For this exercise, copy all the data exactly and include none of the pictures.

(Dataset excerpts Opens)

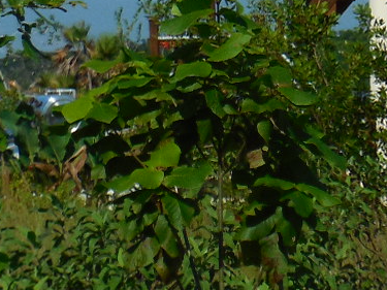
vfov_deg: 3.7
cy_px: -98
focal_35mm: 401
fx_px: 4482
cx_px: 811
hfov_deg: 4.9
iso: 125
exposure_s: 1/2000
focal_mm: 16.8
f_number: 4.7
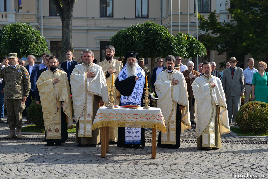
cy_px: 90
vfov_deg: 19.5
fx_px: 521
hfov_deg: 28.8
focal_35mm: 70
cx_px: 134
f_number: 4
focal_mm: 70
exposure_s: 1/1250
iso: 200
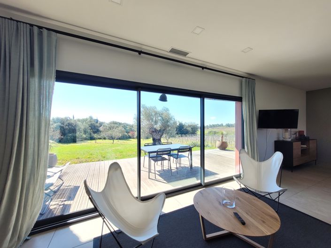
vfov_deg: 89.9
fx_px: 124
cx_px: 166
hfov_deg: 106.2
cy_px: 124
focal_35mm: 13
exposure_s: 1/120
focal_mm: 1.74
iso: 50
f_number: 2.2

(Dataset excerpts Closes)

- Result of this task
vfov_deg: 3.7
cy_px: -98
focal_35mm: 401
fx_px: 4482
cx_px: 811
hfov_deg: 4.9
iso: 125
exposure_s: 1/2000
focal_mm: 16.8
f_number: 4.7
cy_px: 90
vfov_deg: 19.5
fx_px: 521
hfov_deg: 28.8
focal_35mm: 70
cx_px: 134
f_number: 4
focal_mm: 70
exposure_s: 1/1250
iso: 200
vfov_deg: 89.9
fx_px: 124
cx_px: 166
hfov_deg: 106.2
cy_px: 124
focal_35mm: 13
exposure_s: 1/120
focal_mm: 1.74
iso: 50
f_number: 2.2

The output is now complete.